> _Problem details_
Copy out each line of the records below that contains the string "instances", matching case exactly.

> _Extracted records_

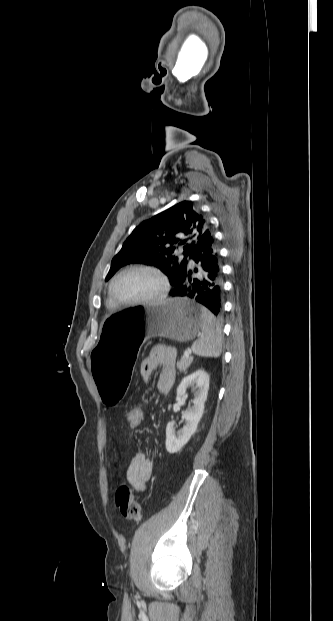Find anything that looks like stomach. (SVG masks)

* * *

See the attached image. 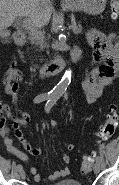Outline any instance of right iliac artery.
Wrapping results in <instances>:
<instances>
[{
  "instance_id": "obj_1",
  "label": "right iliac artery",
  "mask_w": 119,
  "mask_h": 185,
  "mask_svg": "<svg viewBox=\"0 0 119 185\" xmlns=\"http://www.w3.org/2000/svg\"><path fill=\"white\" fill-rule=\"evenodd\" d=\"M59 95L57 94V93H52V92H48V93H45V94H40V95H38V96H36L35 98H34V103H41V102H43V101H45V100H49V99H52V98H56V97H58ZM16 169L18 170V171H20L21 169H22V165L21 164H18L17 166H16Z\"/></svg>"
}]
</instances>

> _Solution to this exercise_
Wrapping results in <instances>:
<instances>
</instances>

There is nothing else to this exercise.